Di Giuseppe Di Gregorio – Lunedì 17 marzo, nei pressi di Carlentini, come riporta tanto la cronaca nazionale quanto quella regionale, è avvenuto un terribile e tragico incidente sulla strada statale 194 Ragusana, che ha ferito 7 persone e ne ha tolto la vita ad altre 3, due padri di famiglia sulla sessantina e un ragazzo diciottenne, in odore di paternità.
La ragione che mi sta portando a scrivere questo articolo non è tanto l’incidente stradale in sé, che di per sé è un fatto straziante, quanto il suo contesto: le vittime del sinistro erano lavoratori, più precisamente braccianti agricoli, che dalle campagne di Francofonte – dove lavoravano alla raccolta delle arance per conto di un’azienda catanese del settore – stavano tornando alle loro case, ad Adrano – che da lì dista più di un’ora circa. Il tutto giusto per portare qualcosa sulla tavola delle loro famiglie.
Il mio onesto pensiero è il seguente: ciò che è avvenuto non è una mera tragica storia di un incidente stradale come purtroppo occorre, ma una vera e propria tragedia del lavoro.
Sembra che a confermare tutto ciò sia lo stato di manutenzione del furgone che trasportava le vittime, che non era, per usare un eufemismo, nella migliore delle condizioni possibili, e il fatto non mi sorprende più di tanto, e ci farebbe tanto riflettere sulle effettive condizioni di lavoro a cui erano sottoposti.

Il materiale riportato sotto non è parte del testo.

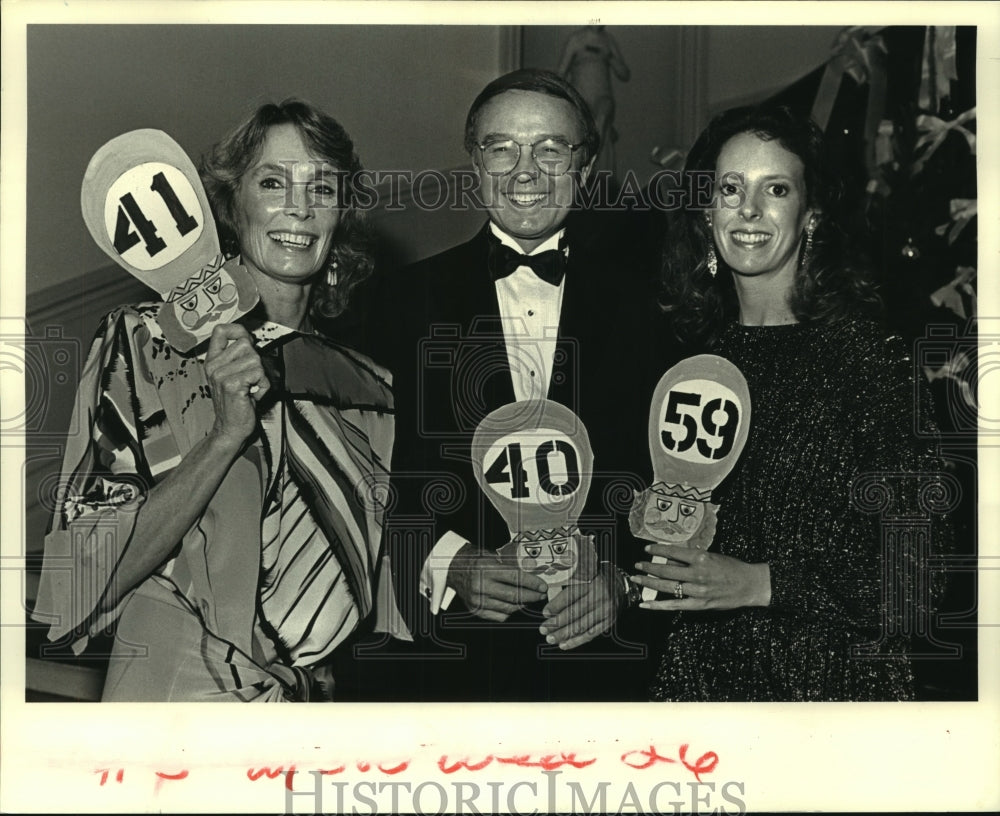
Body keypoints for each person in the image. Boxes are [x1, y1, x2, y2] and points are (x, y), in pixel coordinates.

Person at [32, 100, 408, 701]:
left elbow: (370, 587)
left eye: (323, 187)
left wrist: (470, 569)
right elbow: (78, 582)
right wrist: (223, 439)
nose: (300, 207)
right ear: (232, 206)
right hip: (174, 715)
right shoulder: (144, 343)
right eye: (272, 181)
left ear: (343, 214)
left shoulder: (370, 387)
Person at [358, 69, 666, 701]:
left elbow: (672, 480)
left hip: (608, 667)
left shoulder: (653, 308)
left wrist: (624, 582)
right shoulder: (396, 303)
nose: (526, 171)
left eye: (551, 149)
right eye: (504, 148)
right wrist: (451, 561)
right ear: (475, 164)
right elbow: (373, 476)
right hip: (454, 670)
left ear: (584, 165)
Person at [634, 104, 951, 701]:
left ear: (810, 215)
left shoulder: (868, 360)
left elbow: (920, 577)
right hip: (700, 689)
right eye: (731, 188)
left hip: (830, 693)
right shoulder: (692, 364)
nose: (749, 210)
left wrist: (761, 584)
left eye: (775, 189)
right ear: (707, 214)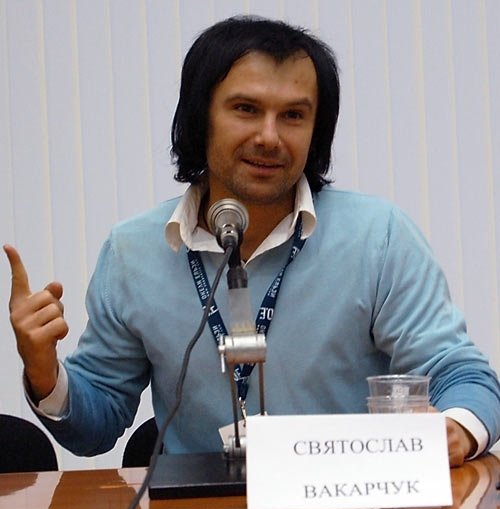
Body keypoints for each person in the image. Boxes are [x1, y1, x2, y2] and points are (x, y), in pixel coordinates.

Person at [4, 15, 500, 467]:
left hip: (345, 506)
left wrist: (455, 429)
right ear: (200, 117)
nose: (269, 136)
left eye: (293, 116)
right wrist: (45, 372)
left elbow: (463, 376)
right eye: (246, 109)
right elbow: (96, 424)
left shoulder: (378, 236)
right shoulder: (133, 252)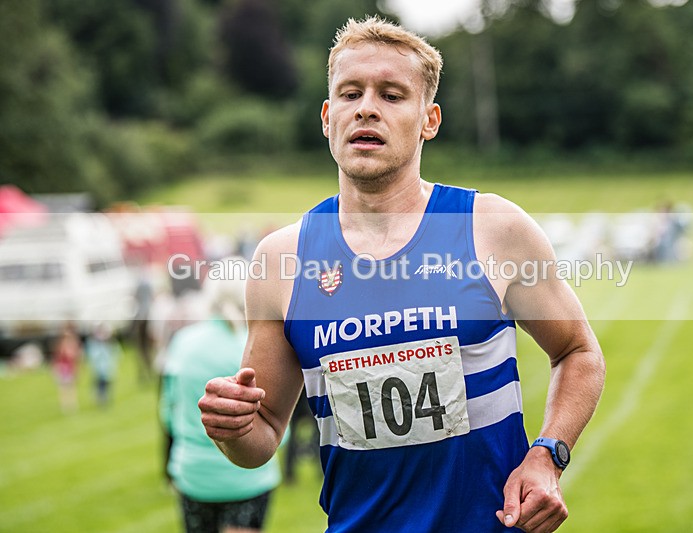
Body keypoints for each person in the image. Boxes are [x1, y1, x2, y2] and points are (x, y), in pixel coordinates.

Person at [198, 16, 606, 533]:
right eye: (350, 94)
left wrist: (548, 455)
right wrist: (232, 427)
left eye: (391, 95)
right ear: (327, 117)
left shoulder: (492, 228)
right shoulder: (282, 260)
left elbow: (578, 352)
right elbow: (264, 435)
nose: (366, 108)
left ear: (429, 120)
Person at [161, 261, 283, 533]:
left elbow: (168, 412)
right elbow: (275, 424)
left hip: (193, 473)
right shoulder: (255, 348)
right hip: (247, 478)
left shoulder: (183, 342)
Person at [84, 321, 122, 407]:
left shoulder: (110, 344)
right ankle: (101, 399)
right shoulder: (94, 344)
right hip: (99, 369)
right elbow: (92, 355)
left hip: (107, 369)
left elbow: (116, 353)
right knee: (100, 385)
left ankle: (106, 399)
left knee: (107, 385)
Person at [52, 321, 82, 414]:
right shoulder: (61, 345)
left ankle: (71, 405)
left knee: (71, 387)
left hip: (69, 368)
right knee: (64, 388)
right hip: (63, 369)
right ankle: (65, 405)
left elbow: (76, 358)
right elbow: (57, 359)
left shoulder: (73, 344)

Ciò che è successo, nel complesso, non è un caso isolato: quello che è avvenuto è ciò che viene chiamato infortunio in itinere, ossia un incidente che avviene durante il tragitto che porta dal posto di lavoro al domicilio o viceversa (o anche per spostarsi presso un luogo di ristoro), come si deduce dalla ben più dettagliata descrizione dell’INAIL. In merito a ciò purtroppo la Sicilia si attesta come la regione dove questi, al momento, sono cresciuti di più: la media regionale è del 12,8% contro il +4,9% nazionale, e ancor più drammatico è il valore in percentuale sulle morti, +23,9% rispetto al totale dei decessi sul lavoro in Sicilia. E stiamo solo parlando dei dati accertabili, escludendo il lavoro non in regola o altri sottaciuti.
Oltre alla tendenza allo sparagnu tipico delle aziende della nostra isola, un fattore burocratico-amministrativo contribuisce a questo fenomeno: l’insufficienza dei controlli e del numero degli ispettori regionali del lavoro; in tutta la Sicilia sono solo trenta, e addirittura in una delle sue province, ossia quella di Enna, ne è attivo uno solo, su un territorio che magari non sarà particolarmente denso di aziende, ma dove comunque le attività produttive e primarie non mancano, tanto in una Barrafranca che in una Troina.
Il mio auspicio è che tutto questo ci porti ad agire affinché il lavoro in Sicilia sia più sicuro di ora, dove evidentemente il confine tra la vita e la morte risulta essere più sottile di quello che noi percepiamo e pensiamo comunemente.
Oltre a ciò, da figlio e da fratello, voglio mandare un abbraccio alle famiglie delle vittime e agli altri che per fortuna sono riusciti a scampare alla morte in questo tragico incidente. Perché non si può e non si deve morire per portare da mangiare in tavola nelle proprie case.